Cook sausage until well done. Remove to paper towel. Set aside.
Saute' green onion, onion and celery until translucent. Set aside.
Prepare stuffing mix per package instructions.
Combine all ingredients except cheese and transfer to a shallow baking dish. Top with cheese and broil until cheese melts.
Make ahead and refridgerate. Bake at 350 for 30 minutes. Remove and add cheese. Broil until cheese melts.
|01-20-2012, 08:04 PM||#7|
Join Date: Oct 2011
Hunt In: Where ever I can
Rigatoni with Eggplant Puree
1 medium eggplant, cut into 1-inch cubes
1 pint cherry tomatoes
3 cloves garlic, whole
3 tablespoons olive oil
1 teaspoon salt
1 teaspoon freshly ground black pepper
1 teaspoon red pepper flakes
1/4 cup toasted pine nuts
1 pound rigatoni pasta
1/4 cup torn fresh mint leaves
3 tablespoons extra-virgin olive oil
1/2 cup grated Parmesan
Preheat the oven to 400 degrees F. Line a baking sheet with parchment paper.
In a large bowl combine the eggplant, cherry tomatoes, garlic, olive oil, salt, pepper, and red
pepper flakes. Spread the vegetables out in an even layer on the baking sheet. Roast in the oven until the vegetables are tender and the eggplant is golden, about 35 minutes.
While the vegetables are roasting, place the pine nuts in a small baking dish. Place in the oven on the rack below the vegetables. Roast until golden, about 8 minutes. Remove from the oven and reserve.
Meanwhile, bring a large pot of salted water to a boil over high heat. Add the pasta and cook until tender but still firm to the bite, stirring occasionally, about 8 to 10 minutes. Drain pasta into a large bowl and reserve 1 1/2 cups of the cooking liquid.
Transfer the roasted vegetables to a food processor.

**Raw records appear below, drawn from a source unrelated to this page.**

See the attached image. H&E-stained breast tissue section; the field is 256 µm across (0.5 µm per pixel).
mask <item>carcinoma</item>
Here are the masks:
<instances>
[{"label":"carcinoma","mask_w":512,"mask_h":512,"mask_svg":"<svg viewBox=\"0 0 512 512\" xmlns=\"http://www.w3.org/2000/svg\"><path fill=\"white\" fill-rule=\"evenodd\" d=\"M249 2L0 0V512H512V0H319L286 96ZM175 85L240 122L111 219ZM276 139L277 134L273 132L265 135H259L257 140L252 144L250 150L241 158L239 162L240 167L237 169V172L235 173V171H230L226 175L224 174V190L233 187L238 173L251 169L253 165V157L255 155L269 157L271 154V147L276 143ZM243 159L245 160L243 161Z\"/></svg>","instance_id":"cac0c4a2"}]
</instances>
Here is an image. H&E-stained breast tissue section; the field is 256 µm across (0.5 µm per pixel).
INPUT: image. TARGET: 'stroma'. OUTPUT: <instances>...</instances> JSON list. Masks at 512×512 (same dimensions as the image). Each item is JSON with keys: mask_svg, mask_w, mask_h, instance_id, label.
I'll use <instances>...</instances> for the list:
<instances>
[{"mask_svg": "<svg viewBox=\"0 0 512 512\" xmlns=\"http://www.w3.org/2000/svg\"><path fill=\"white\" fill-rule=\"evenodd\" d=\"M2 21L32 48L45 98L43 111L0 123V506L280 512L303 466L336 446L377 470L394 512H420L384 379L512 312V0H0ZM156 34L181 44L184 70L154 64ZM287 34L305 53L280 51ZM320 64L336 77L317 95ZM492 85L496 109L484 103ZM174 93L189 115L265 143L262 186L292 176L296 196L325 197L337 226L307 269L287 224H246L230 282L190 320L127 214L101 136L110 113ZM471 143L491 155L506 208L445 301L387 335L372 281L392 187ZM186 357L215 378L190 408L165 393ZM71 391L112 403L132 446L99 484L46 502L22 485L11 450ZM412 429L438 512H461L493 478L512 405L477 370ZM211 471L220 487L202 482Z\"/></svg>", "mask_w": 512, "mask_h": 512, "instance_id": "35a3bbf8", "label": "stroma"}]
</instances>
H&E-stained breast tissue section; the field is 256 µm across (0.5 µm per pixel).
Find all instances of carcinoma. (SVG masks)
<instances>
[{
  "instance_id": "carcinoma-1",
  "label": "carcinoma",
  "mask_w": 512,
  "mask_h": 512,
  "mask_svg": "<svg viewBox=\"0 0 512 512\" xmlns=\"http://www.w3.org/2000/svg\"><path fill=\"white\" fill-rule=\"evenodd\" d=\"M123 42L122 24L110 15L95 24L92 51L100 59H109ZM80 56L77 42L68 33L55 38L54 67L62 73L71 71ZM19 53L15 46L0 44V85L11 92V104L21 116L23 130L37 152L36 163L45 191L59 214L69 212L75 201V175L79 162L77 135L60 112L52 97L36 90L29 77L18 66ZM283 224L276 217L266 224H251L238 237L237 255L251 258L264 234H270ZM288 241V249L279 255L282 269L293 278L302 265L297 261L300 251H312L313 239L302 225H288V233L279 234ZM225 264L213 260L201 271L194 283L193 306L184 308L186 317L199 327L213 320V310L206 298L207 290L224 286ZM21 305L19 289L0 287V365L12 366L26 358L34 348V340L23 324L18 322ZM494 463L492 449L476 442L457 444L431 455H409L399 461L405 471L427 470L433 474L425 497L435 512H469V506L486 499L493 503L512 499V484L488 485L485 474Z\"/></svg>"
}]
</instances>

Add the torn mint leaves and extra-virgin olive oil. Puree the vegetables.
Transfer the pureed vegetables to the bowl with the pasta and add the Parmesan. Stir to combine, adding the pasta cooking liquid 1/2 cup at a time until the pasta is saucy. Sprinkle the pine nuts over the top and serve.